------ Excerpt to read ------

Although the story included a quote with a documentary filmmaker who thought the drug was not a good idea, there was no specific discussion about whether "female sexual dysfunction" is a real condition or one created by drug companies to create a market for their products. It stated that "about one in 10 women are thought to suffer from sufficient lack of sexual desire for it to be distressing for them."  (Note:  the singular noun "one" deserves a singular verb "is") The story never attributed that "thought" to any source. 

Does the story use independent sources and identify conflicts of interest?

Not Satisfactory

The only non-conflicted source interviewed was a documentary filmmaker.  That doesn’t contribute the kind of independent expert perspective that a story like this requires.

Does the story compare the new approach with existing alternatives?

Satisfactory

In an indirect way, the story addressed other approaches to any low libido that may exist – dealing with relationship problems and stress, for example.  The story barely meets the criterion on this matter.

Does the story establish the availability of the treatment/test/product/procedure?

Satisfactory

The story states that the drug is experimental and that it’s not clear what the FDA would do if the drug is submitted for approval.

Does the story establish the true novelty of the approach?

Satisfactory

The story alluded to the fact that "an earlier hormonal drug that produced a similar success rate was rejected." And it commented on the drug’s novel mode of action.

Does the story appear to rely solely or largely on a news release?

Satisfactory

There’s no evidence that the story relied on a news release.

------ Information supplied ------

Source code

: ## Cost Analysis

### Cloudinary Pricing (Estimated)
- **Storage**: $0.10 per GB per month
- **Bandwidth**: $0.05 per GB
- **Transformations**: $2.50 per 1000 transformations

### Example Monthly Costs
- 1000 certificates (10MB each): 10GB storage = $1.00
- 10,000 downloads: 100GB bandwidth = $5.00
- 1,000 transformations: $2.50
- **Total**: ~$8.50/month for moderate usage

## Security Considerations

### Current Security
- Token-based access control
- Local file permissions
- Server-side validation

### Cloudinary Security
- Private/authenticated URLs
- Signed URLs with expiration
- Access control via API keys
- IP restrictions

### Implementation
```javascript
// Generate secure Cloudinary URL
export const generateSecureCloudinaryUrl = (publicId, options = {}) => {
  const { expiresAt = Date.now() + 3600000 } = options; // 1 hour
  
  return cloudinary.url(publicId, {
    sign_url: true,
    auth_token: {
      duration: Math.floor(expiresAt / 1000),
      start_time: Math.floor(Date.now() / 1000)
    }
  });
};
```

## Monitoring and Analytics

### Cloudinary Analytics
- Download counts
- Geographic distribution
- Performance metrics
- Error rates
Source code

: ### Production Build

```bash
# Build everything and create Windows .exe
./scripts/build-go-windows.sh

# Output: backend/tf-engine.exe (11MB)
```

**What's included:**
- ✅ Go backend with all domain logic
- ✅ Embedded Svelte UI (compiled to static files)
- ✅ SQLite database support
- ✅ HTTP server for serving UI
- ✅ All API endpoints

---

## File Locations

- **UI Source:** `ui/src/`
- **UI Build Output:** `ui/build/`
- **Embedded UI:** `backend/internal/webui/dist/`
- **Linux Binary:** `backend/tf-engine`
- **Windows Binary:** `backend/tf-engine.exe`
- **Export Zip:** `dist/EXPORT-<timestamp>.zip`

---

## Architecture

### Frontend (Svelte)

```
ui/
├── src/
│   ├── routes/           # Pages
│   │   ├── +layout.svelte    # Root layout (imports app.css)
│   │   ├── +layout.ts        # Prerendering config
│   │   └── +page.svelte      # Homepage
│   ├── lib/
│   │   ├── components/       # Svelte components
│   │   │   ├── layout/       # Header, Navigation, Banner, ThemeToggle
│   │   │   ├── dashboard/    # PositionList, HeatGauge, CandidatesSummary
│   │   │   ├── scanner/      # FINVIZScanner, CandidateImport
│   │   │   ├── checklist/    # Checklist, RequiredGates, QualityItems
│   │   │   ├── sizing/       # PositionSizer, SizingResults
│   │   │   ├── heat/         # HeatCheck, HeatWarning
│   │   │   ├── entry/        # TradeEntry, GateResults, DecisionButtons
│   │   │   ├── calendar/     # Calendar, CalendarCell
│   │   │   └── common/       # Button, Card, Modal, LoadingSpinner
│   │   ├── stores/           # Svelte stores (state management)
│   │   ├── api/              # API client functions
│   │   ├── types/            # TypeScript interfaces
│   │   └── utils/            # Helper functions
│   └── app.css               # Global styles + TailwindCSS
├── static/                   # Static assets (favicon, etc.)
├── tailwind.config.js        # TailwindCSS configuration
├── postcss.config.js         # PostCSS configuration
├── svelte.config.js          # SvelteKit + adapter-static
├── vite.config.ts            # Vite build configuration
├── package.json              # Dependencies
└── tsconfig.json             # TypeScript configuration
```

------

● Task requirements: Copy out the full health news review, word for word.

● Exercise solution:
Although the story included a quote with a documentary filmmaker who thought the drug was not a good idea, there was no specific discussion about whether "female sexual dysfunction" is a real condition or one created by drug companies to create a market for their products. It stated that "about one in 10 women are thought to suffer from sufficient lack of sexual desire for it to be distressing for them."  (Note:  the singular noun "one" deserves a singular verb "is") The story never attributed that "thought" to any source. 

Does the story use independent sources and identify conflicts of interest?

Not Satisfactory

The only non-conflicted source interviewed was a documentary filmmaker.  That doesn’t contribute the kind of independent expert perspective that a story like this requires.

Does the story compare the new approach with existing alternatives?

Satisfactory

In an indirect way, the story addressed other approaches to any low libido that may exist – dealing with relationship problems and stress, for example.  The story barely meets the criterion on this matter.

Does the story establish the availability of the treatment/test/product/procedure?

Satisfactory

The story states that the drug is experimental and that it’s not clear what the FDA would do if the drug is submitted for approval.

Does the story establish the true novelty of the approach?

Satisfactory

The story alluded to the fact that "an earlier hormonal drug that produced a similar success rate was rejected." And it commented on the drug’s novel mode of action.

Does the story appear to rely solely or largely on a news release?

Satisfactory

There’s no evidence that the story relied on a news release.